REQUIREMENT:
Can you write out every line of text in the data below word for word, leaving the pictures out of your answer?

[Text extracted from each page]
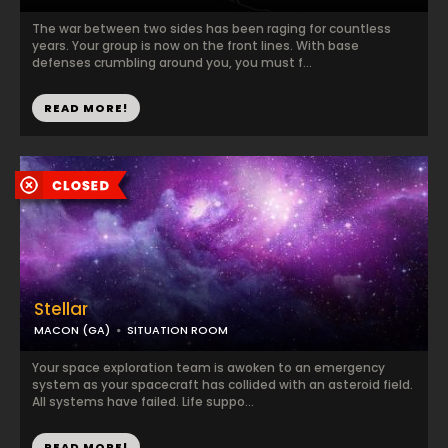
The war between two sides has been raging for countless
years. Your group is now on the front lines. With base
defenses crumbling around you, you must f...
READ MORE!
Stellar
MACON (GA)
SITUATION ROOM
Your space exploration team is awoken to an emergency
system as your spacecraft has collided with an asteroid field.
All systems have failed. Life suppo...
READ MORE!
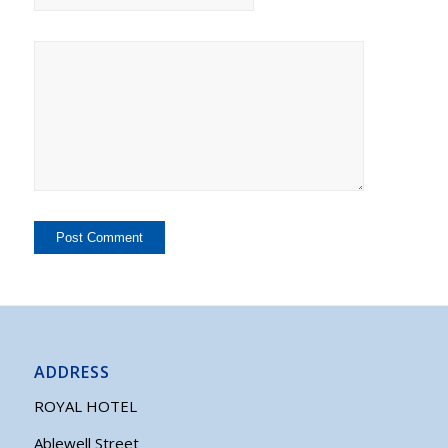
ADDRESS
ROYAL HOTEL
Ablewell Street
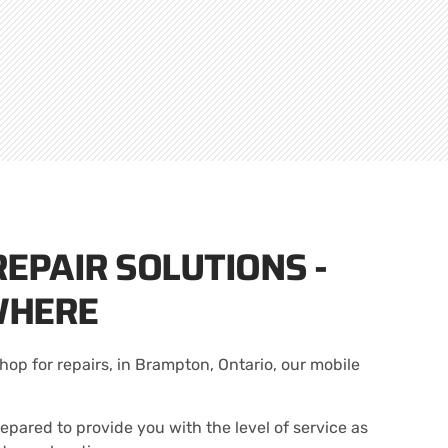
EPAIR SOLUTIONS -
WHERE
hop for repairs, in Brampton, Ontario, our mobile
epared to provide you with the level of service as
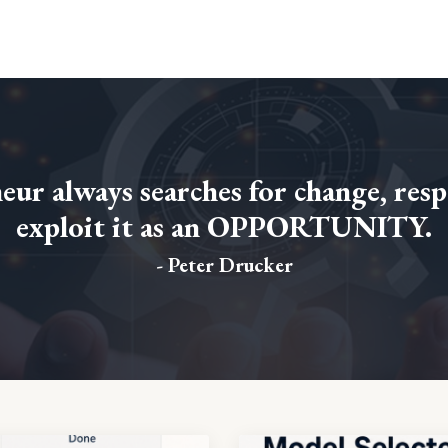
ur always searches for change, resp
exploit it as an OPPORTUNITY.
- Peter Drucker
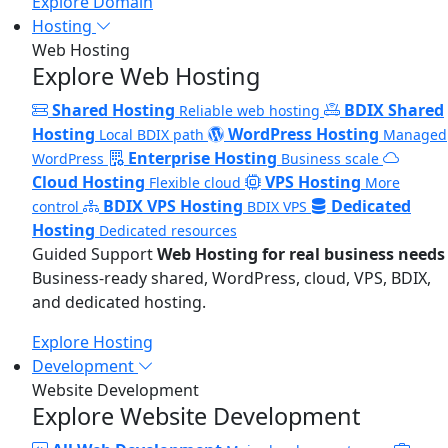
Explore Domain
Hosting
Web Hosting
Explore Web Hosting
Shared Hosting
BDIX Shared
Reliable web hosting
Hosting
WordPress Hosting
Local BDIX path
Managed
Enterprise Hosting
WordPress
Business scale
Cloud Hosting
VPS Hosting
Flexible cloud
More
BDIX VPS Hosting
Dedicated
control
BDIX VPS
Hosting
Dedicated resources
Guided Support
Web Hosting for real business needs
Business-ready shared, WordPress, cloud, VPS, BDIX,
and dedicated hosting.
Explore Hosting
Development
Website Development
Explore Website Development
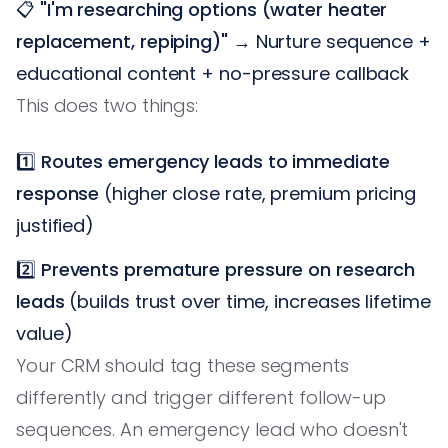
📋
"I'm researching options (water heater
replacement, repiping)"
→ Nurture sequence +
educational content + no-pressure callback
This does two things:
1️⃣
Routes emergency leads to immediate
response
(higher close rate, premium pricing
justified)
2️⃣
Prevents premature pressure on research
leads
(builds trust over time, increases lifetime
value)
Your CRM should tag these segments
differently and trigger different follow-up
sequences. An emergency lead who doesn't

COMPLETED EXERCISE:
The war between two sides has been raging for countless
years. Your group is now on the front lines. With base
defenses crumbling around you, you must f...
READ MORE!
Stellar
MACON (GA)
SITUATION ROOM
Your space exploration team is awoken to an emergency
system as your spacecraft has collided with an asteroid field.
All systems have failed. Life suppo...
READ MORE!
ADDRESS
ROYAL HOTEL
Ablewell Street
EPAIR SOLUTIONS -
WHERE
hop for repairs, in Brampton, Ontario, our mobile
epared to provide you with the level of service as
ur always searches for change, resp
exploit it as an OPPORTUNITY.
- Peter Drucker
Explore Domain
Hosting
Web Hosting
Explore Web Hosting
Shared Hosting
BDIX Shared
Reliable web hosting
Hosting
WordPress Hosting
Local BDIX path
Managed
Enterprise Hosting
WordPress
Business scale
Cloud Hosting
VPS Hosting
Flexible cloud
More
BDIX VPS Hosting
Dedicated
control
BDIX VPS
Hosting
Dedicated resources
Guided Support
Web Hosting for real business needs
Business-ready shared, WordPress, cloud, VPS, BDIX,
and dedicated hosting.
Explore Hosting
Development
Website Development
Explore Website Development
📋
"I'm researching options (water heater
replacement, repiping)"
→ Nurture sequence +
educational content + no-pressure callback
This does two things:
1️⃣
Routes emergency leads to immediate
response
(higher close rate, premium pricing
justified)
2️⃣
Prevents premature pressure on research
leads
(builds trust over time, increases lifetime
value)
Your CRM should tag these segments
differently and trigger different follow-up
sequences. An emergency lead who doesn't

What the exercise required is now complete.